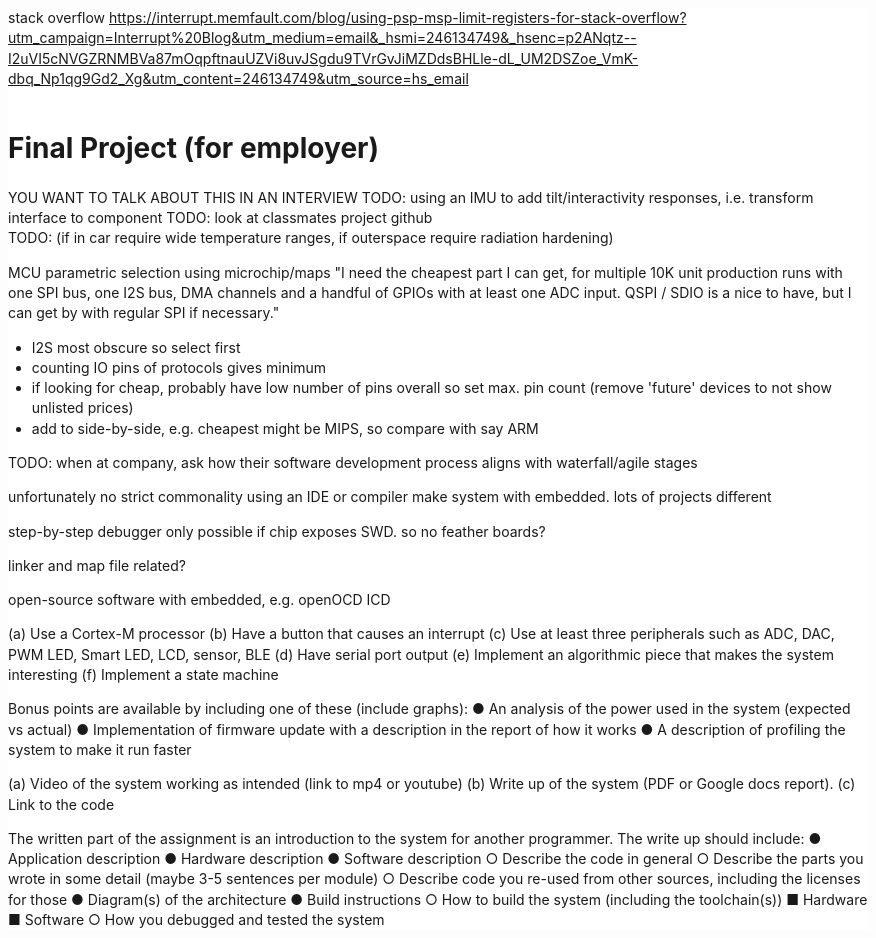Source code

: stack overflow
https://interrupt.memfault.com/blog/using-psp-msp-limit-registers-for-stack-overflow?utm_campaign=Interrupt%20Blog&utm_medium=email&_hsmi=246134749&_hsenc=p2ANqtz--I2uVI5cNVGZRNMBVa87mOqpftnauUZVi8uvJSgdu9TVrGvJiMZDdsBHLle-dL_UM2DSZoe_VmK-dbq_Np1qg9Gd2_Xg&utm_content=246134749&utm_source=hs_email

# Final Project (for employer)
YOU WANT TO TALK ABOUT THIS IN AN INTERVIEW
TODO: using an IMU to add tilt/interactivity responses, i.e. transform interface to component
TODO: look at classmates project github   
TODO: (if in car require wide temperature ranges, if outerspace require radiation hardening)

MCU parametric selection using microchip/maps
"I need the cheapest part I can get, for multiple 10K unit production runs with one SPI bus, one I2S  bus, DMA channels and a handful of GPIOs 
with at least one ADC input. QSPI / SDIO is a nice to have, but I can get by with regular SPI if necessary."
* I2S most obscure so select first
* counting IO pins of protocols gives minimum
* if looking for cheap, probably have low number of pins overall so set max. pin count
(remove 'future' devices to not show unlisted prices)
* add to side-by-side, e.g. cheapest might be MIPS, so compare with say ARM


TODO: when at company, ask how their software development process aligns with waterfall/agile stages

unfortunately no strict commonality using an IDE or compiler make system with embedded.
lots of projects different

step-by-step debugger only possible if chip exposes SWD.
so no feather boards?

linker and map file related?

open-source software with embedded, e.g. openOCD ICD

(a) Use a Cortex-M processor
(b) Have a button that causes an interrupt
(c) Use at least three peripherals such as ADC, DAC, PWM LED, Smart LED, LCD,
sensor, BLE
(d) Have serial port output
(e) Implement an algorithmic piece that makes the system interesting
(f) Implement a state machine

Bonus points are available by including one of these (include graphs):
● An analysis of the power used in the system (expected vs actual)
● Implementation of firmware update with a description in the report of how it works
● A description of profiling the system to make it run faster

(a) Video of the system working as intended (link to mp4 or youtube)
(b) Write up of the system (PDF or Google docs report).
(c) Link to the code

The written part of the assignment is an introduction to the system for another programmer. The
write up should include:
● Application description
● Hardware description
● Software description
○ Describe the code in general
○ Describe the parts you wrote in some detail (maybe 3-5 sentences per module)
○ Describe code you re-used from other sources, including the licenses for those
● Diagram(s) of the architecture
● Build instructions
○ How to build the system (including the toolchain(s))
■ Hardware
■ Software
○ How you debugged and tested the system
---
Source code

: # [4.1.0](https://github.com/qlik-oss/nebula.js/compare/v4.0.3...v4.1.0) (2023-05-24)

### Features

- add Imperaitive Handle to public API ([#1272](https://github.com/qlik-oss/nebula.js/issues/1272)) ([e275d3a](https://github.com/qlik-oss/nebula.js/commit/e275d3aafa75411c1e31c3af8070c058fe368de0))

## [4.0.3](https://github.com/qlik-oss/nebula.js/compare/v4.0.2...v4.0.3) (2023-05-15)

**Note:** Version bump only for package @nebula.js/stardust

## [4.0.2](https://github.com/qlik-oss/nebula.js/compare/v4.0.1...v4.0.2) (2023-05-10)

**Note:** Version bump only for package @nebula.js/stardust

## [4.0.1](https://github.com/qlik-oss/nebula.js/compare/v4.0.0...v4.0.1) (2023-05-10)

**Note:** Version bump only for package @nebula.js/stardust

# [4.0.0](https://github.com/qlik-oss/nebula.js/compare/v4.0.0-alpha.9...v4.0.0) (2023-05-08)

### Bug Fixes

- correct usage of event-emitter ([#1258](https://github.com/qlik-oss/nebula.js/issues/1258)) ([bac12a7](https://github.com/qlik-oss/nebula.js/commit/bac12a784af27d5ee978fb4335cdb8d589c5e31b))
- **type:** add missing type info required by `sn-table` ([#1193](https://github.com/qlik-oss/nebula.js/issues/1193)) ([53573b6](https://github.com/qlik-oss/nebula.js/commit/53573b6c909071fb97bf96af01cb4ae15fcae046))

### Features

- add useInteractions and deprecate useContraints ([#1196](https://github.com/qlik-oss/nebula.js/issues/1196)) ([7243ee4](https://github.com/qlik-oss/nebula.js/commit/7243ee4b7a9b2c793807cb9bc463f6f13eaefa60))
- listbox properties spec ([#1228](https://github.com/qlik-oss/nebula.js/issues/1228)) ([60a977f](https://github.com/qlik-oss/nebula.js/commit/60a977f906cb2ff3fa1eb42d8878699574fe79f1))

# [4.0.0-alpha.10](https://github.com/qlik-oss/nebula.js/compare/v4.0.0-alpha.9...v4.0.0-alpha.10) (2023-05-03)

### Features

* _Request_
Could you express the lines in the records above, from the line with "The written part" up to and including the line with "tested the system", as a JSON list of strings, one string per line, with blank lines left out and nothing else included?

* _Solution for this problem_
[
  "The written part of the assignment is an introduction to the system for another programmer. The",
  "write up should include:",
  "● Application description",
  "● Hardware description",
  "● Software description",
  "○ Describe the code in general",
  "○ Describe the parts you wrote in some detail (maybe 3-5 sentences per module)",
  "○ Describe code you re-used from other sources, including the licenses for those",
  "● Diagram(s) of the architecture",
  "● Build instructions",
  "○ How to build the system (including the toolchain(s))",
  "■ Hardware",
  "■ Software",
  "○ How you debugged and tested the system"
]